• **TAREFAS OBRIGATÓRIAS**:
- A) Reproduza sem alterações o trecho do texto sobre Jacarepaguá que vai de "Dessa linhagem nobre" a "e cinco açougues.".
- B) Transcreva sem alterações apenas as linhas das entradas que vão da linha com "scientific name: Drypetes inaequalis" até a linha com "locality: Central Province: Sanokwele", incluindo as duas.

• **TRECHO DO TEXTO**:

Dessa linhagem nobre dos Assecas, o quarto Visconde foi o responsável pelos primeiros vestígios de povoamento mais efetivos em torno da Praça Seca, dando origem a uma configuração mais urbana para a região. Área de confluência de antigos caminhos, antigamente denominada de Vale do Marangá, ou “Campo de Batalha” em indígena, a Praça Seca foi um marco histórico urbano da Cidade, pois foi aí que Jacarepaguá cresceu, longe do centro de decisões do governo colonial. A região tinha ao final do século XVIII cerca de 250 residências, três lojas de tecidos, 70 vendas de produtos variados e cinco açougues.
Na antiga estrada de Jacarepaguá (atual Cândido Benício) existia o Largo do Asseca, homenageando o Visconde de Asseca. Em seu lugar, na década de 1890, surgiu uma Praça denominada 25 de Outubro, mas popularmente continuou sendo chamada Praça Asseca, daí vindo o nome “Praça Seca”.
Dalva de Oliveira – Uma das maiores vozes da música popular brasileira, conhecida como a Rainha da Voz ou o Rouxinol Brasileiro, morou em Jacarepaguá. Vicentina de Paula Oliveira, mais conhecida como Dalva de Oliveira, imortalizou musicas como Ave Maria do Morro e Bandeira Branca. Era filha de um carpinteiro com uma portuguesa e brilhou na chamada Era de Ouro do rádio brasileiro. Formou, ao lado de Nilo Chagas e Herivelto Martins o chamado “Trio de Ouro” que, em 1942, atingiria o seu auge. Em 1937, Dalva casou-se com Herivelto Martins, com quem teve dois filhos; Peri Oliveira Martins e Ubiratan Oliveira Martins. A união, muito conturbada, durou até 1947. Em 1949, o trio foi desfeito e Dalva iniciou carreira solo.

• **DADOS FORNECIDOS**:
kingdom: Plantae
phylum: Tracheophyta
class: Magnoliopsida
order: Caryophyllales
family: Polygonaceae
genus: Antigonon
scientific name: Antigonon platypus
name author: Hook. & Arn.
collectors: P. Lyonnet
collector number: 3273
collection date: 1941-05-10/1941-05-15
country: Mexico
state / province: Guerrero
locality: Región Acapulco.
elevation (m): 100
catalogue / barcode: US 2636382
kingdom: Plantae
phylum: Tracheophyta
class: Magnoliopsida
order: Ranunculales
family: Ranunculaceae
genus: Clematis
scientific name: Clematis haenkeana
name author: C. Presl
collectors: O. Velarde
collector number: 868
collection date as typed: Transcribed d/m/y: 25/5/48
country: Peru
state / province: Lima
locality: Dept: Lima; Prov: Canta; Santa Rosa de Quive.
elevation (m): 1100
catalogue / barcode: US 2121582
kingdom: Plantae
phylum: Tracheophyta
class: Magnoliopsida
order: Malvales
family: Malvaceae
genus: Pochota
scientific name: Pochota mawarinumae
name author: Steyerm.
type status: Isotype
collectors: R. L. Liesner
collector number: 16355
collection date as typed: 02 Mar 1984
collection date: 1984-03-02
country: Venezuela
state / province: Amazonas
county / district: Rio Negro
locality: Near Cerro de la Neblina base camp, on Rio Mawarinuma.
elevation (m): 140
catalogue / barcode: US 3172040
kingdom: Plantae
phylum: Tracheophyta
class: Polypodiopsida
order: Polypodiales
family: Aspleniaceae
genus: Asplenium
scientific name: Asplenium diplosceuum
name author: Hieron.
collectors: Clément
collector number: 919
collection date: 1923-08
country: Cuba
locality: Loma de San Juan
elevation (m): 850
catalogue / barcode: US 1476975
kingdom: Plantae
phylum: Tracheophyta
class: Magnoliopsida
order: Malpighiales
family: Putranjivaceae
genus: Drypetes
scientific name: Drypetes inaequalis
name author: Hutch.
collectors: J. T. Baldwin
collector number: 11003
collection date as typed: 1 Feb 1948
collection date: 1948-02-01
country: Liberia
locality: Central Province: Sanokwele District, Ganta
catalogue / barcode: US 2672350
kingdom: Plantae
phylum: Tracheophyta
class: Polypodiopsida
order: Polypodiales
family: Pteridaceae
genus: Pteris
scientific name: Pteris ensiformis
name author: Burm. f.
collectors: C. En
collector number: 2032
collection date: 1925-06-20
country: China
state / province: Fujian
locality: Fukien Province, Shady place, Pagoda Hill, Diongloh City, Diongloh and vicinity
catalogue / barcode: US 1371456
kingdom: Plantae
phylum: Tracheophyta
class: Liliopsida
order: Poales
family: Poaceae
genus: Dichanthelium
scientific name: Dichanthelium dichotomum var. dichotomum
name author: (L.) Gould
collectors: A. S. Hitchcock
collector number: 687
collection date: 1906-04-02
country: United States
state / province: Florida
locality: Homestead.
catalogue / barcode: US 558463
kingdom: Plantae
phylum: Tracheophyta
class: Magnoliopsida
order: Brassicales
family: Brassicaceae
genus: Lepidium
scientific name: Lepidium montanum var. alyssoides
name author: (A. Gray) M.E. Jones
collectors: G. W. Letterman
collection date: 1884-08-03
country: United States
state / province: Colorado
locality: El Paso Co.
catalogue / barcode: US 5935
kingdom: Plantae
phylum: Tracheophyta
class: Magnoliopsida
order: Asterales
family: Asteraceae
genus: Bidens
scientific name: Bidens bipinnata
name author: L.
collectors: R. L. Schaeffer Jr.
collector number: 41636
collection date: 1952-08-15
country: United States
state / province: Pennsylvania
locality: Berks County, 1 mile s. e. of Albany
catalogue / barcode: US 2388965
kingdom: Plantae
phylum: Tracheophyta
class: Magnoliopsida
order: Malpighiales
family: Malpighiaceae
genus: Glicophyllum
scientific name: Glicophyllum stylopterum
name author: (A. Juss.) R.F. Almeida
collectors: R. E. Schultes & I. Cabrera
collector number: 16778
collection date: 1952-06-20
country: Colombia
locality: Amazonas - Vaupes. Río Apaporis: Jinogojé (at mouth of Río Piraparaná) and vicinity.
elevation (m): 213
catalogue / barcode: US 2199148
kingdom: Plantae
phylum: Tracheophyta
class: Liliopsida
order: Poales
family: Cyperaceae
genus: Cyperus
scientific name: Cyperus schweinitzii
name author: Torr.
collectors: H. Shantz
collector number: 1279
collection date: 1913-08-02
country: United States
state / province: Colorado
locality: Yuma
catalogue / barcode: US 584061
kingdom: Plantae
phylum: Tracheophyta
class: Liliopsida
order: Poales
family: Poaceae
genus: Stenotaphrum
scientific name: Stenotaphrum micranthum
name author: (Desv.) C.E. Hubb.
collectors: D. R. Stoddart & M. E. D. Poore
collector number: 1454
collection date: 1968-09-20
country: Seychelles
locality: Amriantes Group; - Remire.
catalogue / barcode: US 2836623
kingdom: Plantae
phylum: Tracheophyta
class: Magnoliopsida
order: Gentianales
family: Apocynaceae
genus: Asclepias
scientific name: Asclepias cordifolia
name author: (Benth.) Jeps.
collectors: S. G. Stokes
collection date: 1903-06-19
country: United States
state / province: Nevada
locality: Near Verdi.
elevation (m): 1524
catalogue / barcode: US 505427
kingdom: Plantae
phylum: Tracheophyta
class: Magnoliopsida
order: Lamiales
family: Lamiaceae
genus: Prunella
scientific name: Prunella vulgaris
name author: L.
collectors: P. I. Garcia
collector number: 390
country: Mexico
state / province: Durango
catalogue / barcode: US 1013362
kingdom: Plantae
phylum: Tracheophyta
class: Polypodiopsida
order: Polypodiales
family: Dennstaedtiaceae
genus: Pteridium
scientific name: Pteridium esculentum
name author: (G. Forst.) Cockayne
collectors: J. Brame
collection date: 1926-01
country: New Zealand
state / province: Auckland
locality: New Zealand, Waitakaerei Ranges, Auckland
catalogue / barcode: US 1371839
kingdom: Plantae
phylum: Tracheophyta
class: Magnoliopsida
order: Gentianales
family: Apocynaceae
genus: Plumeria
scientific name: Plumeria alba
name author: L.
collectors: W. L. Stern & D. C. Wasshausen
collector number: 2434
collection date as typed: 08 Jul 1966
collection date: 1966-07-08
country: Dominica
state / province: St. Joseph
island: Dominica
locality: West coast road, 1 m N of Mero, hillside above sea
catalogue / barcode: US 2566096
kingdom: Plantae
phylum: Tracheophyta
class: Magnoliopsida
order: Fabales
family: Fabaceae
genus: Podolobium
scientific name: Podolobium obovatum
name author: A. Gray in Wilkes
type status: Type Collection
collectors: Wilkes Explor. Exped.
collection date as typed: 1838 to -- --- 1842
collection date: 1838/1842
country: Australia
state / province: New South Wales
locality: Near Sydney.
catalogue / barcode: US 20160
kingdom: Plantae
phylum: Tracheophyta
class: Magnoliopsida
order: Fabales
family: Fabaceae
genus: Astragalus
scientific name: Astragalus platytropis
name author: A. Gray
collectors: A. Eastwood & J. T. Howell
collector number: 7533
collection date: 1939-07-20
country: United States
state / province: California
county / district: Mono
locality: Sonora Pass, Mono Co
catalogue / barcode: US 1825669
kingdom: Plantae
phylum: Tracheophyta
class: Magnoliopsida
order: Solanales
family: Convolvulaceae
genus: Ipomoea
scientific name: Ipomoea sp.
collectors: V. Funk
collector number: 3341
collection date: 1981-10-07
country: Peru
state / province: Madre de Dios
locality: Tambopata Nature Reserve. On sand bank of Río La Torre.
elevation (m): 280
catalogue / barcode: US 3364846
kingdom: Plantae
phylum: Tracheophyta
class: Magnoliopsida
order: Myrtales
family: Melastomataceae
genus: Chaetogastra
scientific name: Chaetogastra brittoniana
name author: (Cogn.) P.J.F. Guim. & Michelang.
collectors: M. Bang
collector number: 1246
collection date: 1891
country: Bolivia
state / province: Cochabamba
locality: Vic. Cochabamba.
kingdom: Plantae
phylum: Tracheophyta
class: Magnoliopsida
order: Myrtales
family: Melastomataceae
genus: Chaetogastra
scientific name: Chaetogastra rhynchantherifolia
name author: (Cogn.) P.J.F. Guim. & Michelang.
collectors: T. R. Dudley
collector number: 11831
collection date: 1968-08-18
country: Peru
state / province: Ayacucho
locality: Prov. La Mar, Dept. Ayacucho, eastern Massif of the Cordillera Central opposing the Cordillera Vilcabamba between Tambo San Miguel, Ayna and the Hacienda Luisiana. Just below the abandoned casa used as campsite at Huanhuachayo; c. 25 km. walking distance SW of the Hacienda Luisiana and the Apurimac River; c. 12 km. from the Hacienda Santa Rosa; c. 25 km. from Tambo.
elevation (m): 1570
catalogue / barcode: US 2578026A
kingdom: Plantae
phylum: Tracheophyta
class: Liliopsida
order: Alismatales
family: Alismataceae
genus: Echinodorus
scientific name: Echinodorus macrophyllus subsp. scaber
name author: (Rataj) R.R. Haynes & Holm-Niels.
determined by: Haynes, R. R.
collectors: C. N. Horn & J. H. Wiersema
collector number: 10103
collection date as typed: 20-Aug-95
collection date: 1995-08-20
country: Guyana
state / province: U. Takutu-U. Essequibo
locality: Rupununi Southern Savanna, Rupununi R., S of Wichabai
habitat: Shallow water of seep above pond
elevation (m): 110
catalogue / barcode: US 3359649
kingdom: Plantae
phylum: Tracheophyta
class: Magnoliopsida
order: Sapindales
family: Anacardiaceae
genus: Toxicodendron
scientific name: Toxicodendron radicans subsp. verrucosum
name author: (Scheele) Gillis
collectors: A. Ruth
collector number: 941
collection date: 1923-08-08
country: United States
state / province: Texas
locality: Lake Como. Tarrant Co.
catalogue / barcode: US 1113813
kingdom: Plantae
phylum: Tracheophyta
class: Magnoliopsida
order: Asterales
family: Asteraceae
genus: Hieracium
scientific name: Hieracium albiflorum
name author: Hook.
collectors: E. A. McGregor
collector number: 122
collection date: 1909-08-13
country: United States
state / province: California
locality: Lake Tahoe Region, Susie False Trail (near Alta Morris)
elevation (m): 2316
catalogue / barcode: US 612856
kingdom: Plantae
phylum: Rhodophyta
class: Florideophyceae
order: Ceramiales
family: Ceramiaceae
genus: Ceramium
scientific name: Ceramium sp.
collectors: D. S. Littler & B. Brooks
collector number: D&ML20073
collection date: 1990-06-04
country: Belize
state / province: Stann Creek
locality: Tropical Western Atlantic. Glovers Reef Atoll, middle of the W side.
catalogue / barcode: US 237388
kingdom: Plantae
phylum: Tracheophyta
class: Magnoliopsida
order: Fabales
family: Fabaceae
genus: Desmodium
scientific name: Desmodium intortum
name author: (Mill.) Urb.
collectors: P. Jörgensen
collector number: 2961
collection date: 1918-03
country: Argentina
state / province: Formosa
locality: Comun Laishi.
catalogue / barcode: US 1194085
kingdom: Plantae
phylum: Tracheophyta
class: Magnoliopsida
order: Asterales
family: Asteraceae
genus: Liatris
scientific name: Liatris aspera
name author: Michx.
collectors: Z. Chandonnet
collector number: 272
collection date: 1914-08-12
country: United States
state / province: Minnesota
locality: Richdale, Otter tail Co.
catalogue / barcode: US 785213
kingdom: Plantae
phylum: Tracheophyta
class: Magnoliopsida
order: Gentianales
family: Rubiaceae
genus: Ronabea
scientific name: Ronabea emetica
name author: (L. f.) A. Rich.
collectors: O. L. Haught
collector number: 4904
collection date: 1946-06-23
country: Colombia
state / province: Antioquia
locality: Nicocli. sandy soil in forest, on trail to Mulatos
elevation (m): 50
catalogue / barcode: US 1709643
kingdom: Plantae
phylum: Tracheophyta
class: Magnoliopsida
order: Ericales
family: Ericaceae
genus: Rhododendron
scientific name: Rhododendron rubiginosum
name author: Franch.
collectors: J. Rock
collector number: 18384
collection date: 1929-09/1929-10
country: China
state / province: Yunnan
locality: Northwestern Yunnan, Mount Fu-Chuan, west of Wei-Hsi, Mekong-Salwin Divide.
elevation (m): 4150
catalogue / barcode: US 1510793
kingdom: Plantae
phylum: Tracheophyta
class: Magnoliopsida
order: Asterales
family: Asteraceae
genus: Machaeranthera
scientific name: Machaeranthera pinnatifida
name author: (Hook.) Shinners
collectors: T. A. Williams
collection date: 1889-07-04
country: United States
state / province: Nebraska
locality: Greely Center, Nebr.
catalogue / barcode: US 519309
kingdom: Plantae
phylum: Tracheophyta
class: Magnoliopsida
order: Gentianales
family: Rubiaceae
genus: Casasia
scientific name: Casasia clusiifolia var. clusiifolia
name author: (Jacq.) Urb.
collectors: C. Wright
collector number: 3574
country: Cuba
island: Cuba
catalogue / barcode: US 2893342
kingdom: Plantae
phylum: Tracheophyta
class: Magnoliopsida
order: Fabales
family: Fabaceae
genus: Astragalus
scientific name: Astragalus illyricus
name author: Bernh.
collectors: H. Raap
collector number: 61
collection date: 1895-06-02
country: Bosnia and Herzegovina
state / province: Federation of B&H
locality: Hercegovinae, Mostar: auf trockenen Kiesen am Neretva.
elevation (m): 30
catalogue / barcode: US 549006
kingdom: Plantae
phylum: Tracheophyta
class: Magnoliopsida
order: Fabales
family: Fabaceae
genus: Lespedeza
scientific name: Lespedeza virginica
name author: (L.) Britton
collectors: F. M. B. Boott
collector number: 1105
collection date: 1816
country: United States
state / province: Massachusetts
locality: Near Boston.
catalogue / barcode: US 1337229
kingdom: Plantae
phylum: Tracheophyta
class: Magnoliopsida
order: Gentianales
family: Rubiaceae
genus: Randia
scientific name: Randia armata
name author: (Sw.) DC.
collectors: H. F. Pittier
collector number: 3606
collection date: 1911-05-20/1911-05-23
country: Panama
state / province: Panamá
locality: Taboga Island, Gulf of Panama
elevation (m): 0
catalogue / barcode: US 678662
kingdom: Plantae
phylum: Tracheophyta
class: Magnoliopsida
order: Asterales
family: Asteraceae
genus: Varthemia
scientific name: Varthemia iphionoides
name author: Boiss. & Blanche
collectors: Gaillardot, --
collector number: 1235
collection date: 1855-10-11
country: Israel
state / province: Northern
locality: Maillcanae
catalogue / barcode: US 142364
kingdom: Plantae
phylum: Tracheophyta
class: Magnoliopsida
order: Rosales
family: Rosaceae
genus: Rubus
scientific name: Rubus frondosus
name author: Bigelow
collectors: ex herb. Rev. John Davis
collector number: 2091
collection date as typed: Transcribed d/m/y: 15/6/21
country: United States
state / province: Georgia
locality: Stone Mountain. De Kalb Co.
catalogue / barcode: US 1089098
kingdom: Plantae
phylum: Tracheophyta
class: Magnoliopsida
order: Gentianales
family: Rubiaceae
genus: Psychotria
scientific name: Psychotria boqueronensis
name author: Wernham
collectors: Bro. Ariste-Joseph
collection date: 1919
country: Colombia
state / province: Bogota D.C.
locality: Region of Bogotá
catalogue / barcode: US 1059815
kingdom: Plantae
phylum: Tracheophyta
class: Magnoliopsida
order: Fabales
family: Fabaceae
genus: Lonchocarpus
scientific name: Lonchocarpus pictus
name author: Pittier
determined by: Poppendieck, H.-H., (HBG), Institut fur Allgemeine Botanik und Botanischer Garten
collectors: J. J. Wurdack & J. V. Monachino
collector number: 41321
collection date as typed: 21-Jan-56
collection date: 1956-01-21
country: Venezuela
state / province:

• **SOLUÇÕES COMPLETAS**:
- A)
Dessa linhagem nobre dos Assecas, o quarto Visconde foi o responsável pelos primeiros vestígios de povoamento mais efetivos em torno da Praça Seca, dando origem a uma configuração mais urbana para a região. Área de confluência de antigos caminhos, antigamente denominada de Vale do Marangá, ou “Campo de Batalha” em indígena, a Praça Seca foi um marco histórico urbano da Cidade, pois foi aí que Jacarepaguá cresceu, longe do centro de decisões do governo colonial. A região tinha ao final do século XVIII cerca de 250 residências, três lojas de tecidos, 70 vendas de produtos variados e cinco açougues.

- B)
scientific name: Drypetes inaequalis
name author: Hutch.
collectors: J. T. Baldwin
collector number: 11003
collection date as typed: 1 Feb 1948
collection date: 1948-02-01
country: Liberia
locality: Central Province: Sanokwele District, Ganta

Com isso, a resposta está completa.